For the past two decades, robotics has increased in its use by many of today’s surgeons.
But, two decades ago when robotics made its debut in the OR, the decision on whether to use it depended heavily on a variety of factors. Limitations on a person’s weight or other health-related conditions often eliminated a patient from eligibility. Additionally, robotics was limited to just a few conditions and relied on physicians’ training and familiarity with the new tools.
Today, however, robotics is more the norm than the exception for many conditions or it’s at least a more regular option on the operating table than in the past.
Common robotic surgeries
In urology, depending on the patient’s specific case, robotics can be used for a wide variety of conditions, including:
- Prostate Cancer – to perform a prostatectomy to remove the prostate
- Kidney Disorder or Cancer – to perform a complete or partial nephrectomy (removal of the kidney)

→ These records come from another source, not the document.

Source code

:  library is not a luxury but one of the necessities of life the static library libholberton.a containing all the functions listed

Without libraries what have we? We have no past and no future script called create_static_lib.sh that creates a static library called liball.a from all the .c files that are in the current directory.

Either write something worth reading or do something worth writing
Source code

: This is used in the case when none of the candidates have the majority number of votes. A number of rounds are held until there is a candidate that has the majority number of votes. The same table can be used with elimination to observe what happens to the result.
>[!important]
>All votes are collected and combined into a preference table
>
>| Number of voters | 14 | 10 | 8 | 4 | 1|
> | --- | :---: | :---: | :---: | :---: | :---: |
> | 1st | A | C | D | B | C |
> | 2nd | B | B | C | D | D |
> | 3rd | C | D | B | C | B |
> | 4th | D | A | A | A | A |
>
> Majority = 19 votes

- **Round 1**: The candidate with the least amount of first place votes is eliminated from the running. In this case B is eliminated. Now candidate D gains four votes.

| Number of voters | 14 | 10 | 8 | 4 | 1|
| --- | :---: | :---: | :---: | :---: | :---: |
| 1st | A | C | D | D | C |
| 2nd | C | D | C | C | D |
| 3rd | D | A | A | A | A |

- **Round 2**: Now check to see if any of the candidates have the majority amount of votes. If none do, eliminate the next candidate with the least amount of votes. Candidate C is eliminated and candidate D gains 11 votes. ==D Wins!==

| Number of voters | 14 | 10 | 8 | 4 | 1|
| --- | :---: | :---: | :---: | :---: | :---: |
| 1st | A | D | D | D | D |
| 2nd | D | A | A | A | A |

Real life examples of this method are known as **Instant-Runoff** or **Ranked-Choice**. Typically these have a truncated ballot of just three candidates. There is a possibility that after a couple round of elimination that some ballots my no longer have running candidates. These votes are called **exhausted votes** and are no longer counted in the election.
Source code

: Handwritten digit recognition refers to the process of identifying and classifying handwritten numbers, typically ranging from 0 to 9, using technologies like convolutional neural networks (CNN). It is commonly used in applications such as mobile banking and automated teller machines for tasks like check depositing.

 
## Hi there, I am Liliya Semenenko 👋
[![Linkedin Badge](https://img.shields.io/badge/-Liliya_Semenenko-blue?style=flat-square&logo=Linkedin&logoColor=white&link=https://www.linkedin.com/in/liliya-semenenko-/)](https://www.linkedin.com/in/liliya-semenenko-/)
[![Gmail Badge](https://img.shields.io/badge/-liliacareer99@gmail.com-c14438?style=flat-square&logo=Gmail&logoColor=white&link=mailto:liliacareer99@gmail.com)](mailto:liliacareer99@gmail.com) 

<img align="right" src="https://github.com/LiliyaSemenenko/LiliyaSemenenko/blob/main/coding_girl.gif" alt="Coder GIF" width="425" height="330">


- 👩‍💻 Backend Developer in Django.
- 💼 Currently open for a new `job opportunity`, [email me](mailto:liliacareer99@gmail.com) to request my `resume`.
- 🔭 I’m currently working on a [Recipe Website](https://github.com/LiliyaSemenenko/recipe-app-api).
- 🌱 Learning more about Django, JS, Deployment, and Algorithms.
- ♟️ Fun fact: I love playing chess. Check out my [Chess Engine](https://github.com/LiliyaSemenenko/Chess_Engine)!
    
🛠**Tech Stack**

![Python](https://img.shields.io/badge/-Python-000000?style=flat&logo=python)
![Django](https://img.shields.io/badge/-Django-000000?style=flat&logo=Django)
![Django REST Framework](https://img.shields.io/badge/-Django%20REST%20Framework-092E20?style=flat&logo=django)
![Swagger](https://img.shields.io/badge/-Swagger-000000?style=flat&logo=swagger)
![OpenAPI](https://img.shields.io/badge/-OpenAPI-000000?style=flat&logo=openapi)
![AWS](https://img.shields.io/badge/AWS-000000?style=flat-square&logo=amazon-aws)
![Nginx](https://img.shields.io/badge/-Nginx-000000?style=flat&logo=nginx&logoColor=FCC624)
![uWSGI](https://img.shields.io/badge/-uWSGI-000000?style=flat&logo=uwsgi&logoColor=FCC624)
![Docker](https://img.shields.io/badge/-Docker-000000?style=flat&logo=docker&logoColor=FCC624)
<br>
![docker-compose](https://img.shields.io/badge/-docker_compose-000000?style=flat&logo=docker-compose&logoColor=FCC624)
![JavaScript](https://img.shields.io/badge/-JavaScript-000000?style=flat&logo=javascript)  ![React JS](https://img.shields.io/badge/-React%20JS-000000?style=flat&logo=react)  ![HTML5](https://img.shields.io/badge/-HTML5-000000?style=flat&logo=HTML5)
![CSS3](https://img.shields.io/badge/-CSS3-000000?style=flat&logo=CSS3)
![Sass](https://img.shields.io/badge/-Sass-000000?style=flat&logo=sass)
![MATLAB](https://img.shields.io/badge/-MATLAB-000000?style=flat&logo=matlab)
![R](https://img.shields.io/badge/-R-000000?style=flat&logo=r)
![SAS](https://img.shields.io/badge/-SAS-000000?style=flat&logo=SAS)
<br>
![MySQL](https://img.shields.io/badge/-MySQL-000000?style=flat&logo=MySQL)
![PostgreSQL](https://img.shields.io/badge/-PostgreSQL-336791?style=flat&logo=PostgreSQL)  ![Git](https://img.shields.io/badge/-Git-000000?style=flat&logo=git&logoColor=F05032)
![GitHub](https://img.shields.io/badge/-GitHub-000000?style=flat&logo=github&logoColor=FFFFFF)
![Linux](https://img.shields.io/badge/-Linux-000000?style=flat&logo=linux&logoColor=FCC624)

- Bladder Cancer – to perform a cystectomy, which is the surgical removal of all or part of the urinary bladder
- Urinary Blockage – to perform a pyeloplasty to remove the blockage and reattach the healthy part of the kidney to the healthy part of the ureter
Benefits of today’s robotics
Most patients continue to see the initial benefits robotics surgery promised: faster recovery, fewer complications and shorter hospital stays.
Due to improvements and advancements, today’s robotics offer even more benefits. More obese patients now qualify as candidates. Precision has increased even further. And, more healthcare providers are offering robotics as an option.
The Urology Group has used robotics for nearly as long as our group has existed, and our staff of robotic surgeons has significantly increased over the past several years. We look forward to continuing to grow our expertise as the market introduces the next wave of robotic tools that are even more nimble and capable of performing even more complex procedures.